___ Supplied material

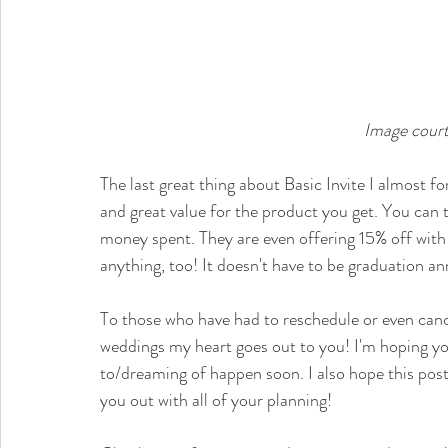
Image court
The last great thing about Basic Invite I almost fo
and great value for the product you get. You can tr
money spent. They are even offering 15% off with
anything, too! It doesn't have to be graduation 
To those who have had to reschedule or even canc
weddings my heart goes out to you! I'm hoping yo
to/dreaming of happen soon. I also hope this post 
you out with all of your planning! 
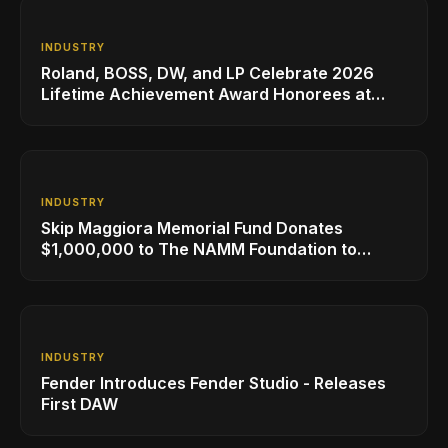
INDUSTRY
Roland, BOSS, DW, and LP Celebrate 2026
Lifetime Achievement Award Honorees at
NAMM
INDUSTRY
Skip Maggiora Memorial Fund Donates
$1,000,000 to The NAMM Foundation to
Create New Retail Innovation Award
INDUSTRY
Fender Introduces Fender Studio - Releases
First DAW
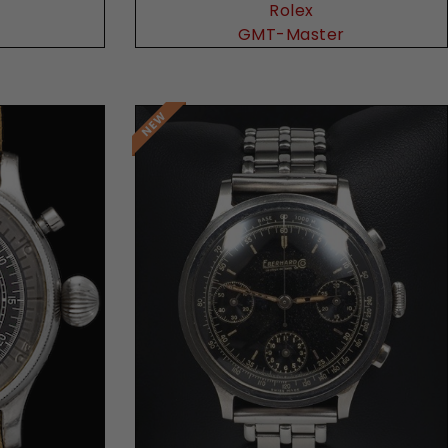
Rolex
GMT-Master
Request Price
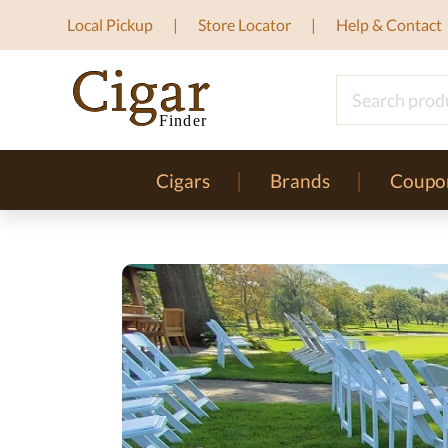
Local Pickup
Store Locator
Help & Contact
Cigars
Brands
Coupo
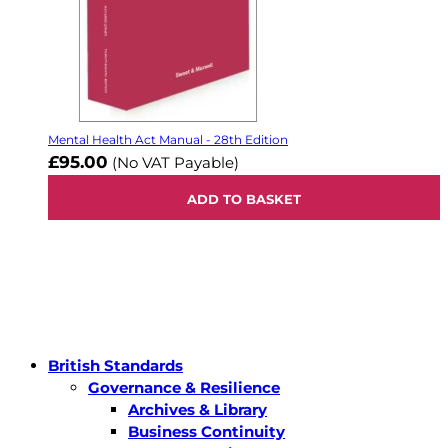
Mental Health Act Manual - 28th Edition
£95.00
(No VAT Payable)
ADD TO BASKET
British Standards
Governance & Resilience
Archives & Library
Business Continuity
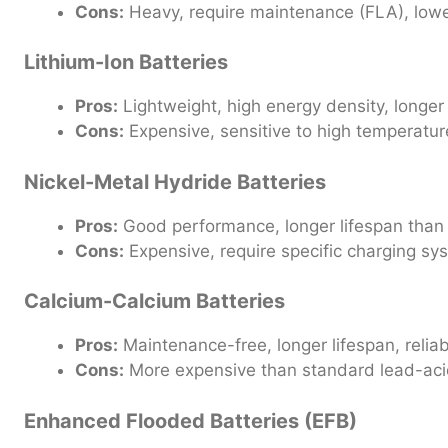
Cons:
Heavy, require maintenance (FLA), lowe
Lithium-Ion Batteries
Pros:
Lightweight, high energy density, longer 
Cons:
Expensive, sensitive to high temperatur
Nickel-Metal Hydride Batteries
Pros:
Good performance, longer lifespan than 
Cons:
Expensive, require specific charging sy
Calcium-Calcium Batteries
Pros:
Maintenance-free, longer lifespan, reliab
Cons:
More expensive than standard lead-acid
Enhanced Flooded Batteries (EFB)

______

**Task requirements**. Copy the text of all the rows above word for word, leaving out the pictures.

**Response**.
Image court
The last great thing about Basic Invite I almost fo
and great value for the product you get. You can tr
money spent. They are even offering 15% off with
anything, too! It doesn't have to be graduation 
To those who have had to reschedule or even canc
weddings my heart goes out to you! I'm hoping yo
to/dreaming of happen soon. I also hope this post 
you out with all of your planning! 
INDUSTRY
Roland, BOSS, DW, and LP Celebrate 2026
Lifetime Achievement Award Honorees at
NAMM
INDUSTRY
Skip Maggiora Memorial Fund Donates
$1,000,000 to The NAMM Foundation to
Create New Retail Innovation Award
INDUSTRY
Fender Introduces Fender Studio - Releases
First DAW
Rolex
GMT-Master
Request Price
Local Pickup
Store Locator
Help & Contact
Cigars
Brands
Coupo
Mental Health Act Manual - 28th Edition
£95.00
(No VAT Payable)
ADD TO BASKET
British Standards
Governance & Resilience
Archives & Library
Business Continuity
Cons:
Heavy, require maintenance (FLA), lowe
Lithium-Ion Batteries
Pros:
Lightweight, high energy density, longer 
Cons:
Expensive, sensitive to high temperatur
Nickel-Metal Hydride Batteries
Pros:
Good performance, longer lifespan than 
Cons:
Expensive, require specific charging sy
Calcium-Calcium Batteries
Pros:
Maintenance-free, longer lifespan, reliab
Cons:
More expensive than standard lead-acid
Enhanced Flooded Batteries (EFB)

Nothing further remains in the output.